Counting hungry students is hard because the issue is often shrouded in shame. On a Facebook page called GMU Confessions, an 18-year-old student with three part-time jobs confided anonymously last month that “I send my parents 50 dollars every month just so that they can manage to buy groceries, I have a 5 meal per week plan and I’m like REALLY REALLY hungry all the time.”

The student said she was considering suicide, prompting other students to offer her meals from their plans. Yara Mowafy, a senior there, said she had tried a couple of years ago to start a program that would redistribute unused meals from student plans to needy students, but the university had told her that it did not have the budget for it.
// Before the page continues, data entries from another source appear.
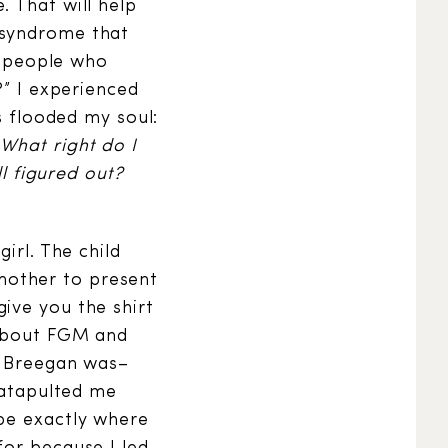
. That will help
 syndrome that
he people who
?” I experienced
s flooded my soul:
What right do I
ll figured out?
irl. The child
mother to present
ive you the shirt
 about FGM and
o Breegan was–
 catapulted me
 be exactly where
for because I led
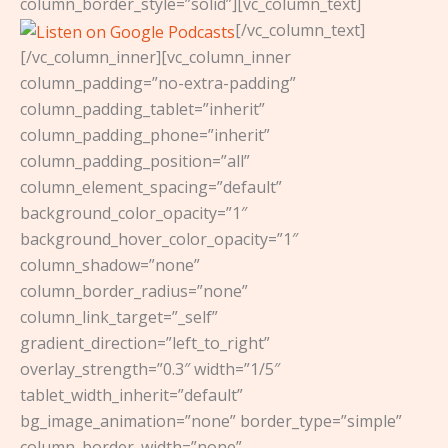
column_border_style=”solid”][vc_column_text]
[/vc_column_text]
[/vc_column_inner][vc_column_inner
column_padding=”no-extra-padding”
column_padding_tablet=”inherit”
column_padding_phone=”inherit”
column_padding_position=”all”
column_element_spacing=”default”
background_color_opacity=”1″
background_hover_color_opacity=”1″
column_shadow=”none”
column_border_radius=”none”
column_link_target=”_self”
gradient_direction=”left_to_right”
overlay_strength=”0.3″ width=”1/5″
tablet_width_inherit=”default”
bg_image_animation=”none” border_type=”simple”
column_border_width=”none”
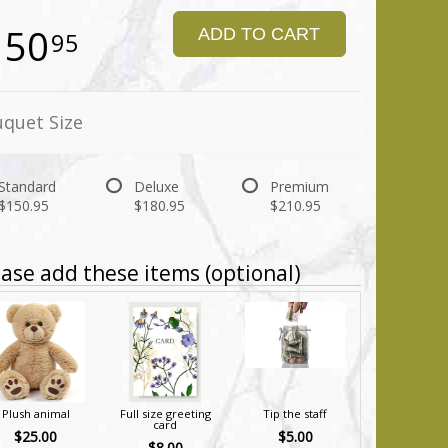
150
ADD TO CART
95
quet Size
Standard
Deluxe
Premium
$150.95
$180.95
$210.95
ase add these items (optional)
Plush animal
Full size greeting
Tip the staff
card
$25.00
$5.00
$8.00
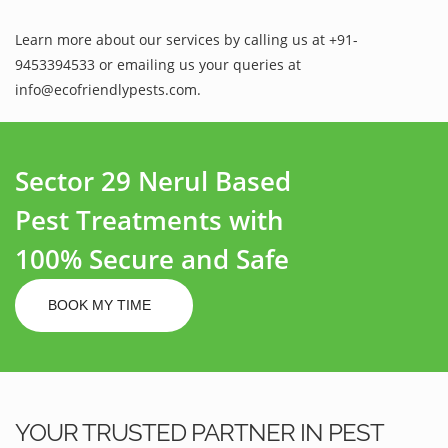
Learn more about our services by calling us at +91-
9453394533 or emailing us your queries at
info@ecofriendlypests.com.
Sector 29 Nerul Based
Pest Treatments with
100% Secure and Safe
BOOK MY TIME
YOUR TRUSTED PARTNER IN PEST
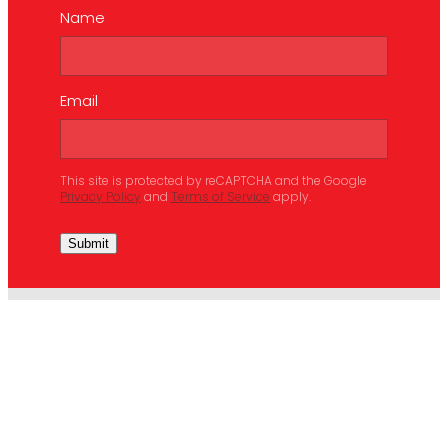
Name
Email
This site is protected by reCAPTCHA and the Google
Privacy Policy
and
Terms of Service
apply.
Submit
ABOUT
SERVICES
Instead, she and another student founded the voucher program, which has helped 12 students, with four or five more showing interest. “We expect more are out there,” Mowafy said, adding that the program is planning an ad campaign to spread awareness.

But the stigma remains. A 21-year-old student from Gray’s program who graduated from Ballou High School and is studying visual arts and graphic design at Penn State thought he would save money by moving off campus his junior year.

He works at Home Depot and cooks at home, with a grocery budget of $100 every three to four weeks. “Right now, I don’t have enough food in my house till the next paycheck,” he said.

His best friend sometimes treats him to meals, and when he is desperate, he borrows from relatives. But as the first in his family on track to graduate from college, he doesn’t like to ask.

“I like to provide for myself,” he said. “It’s the worst feeling you can think of to ask for somebody’s help in your time of struggle.”

Instead, he said, he plans to move back on campus next year.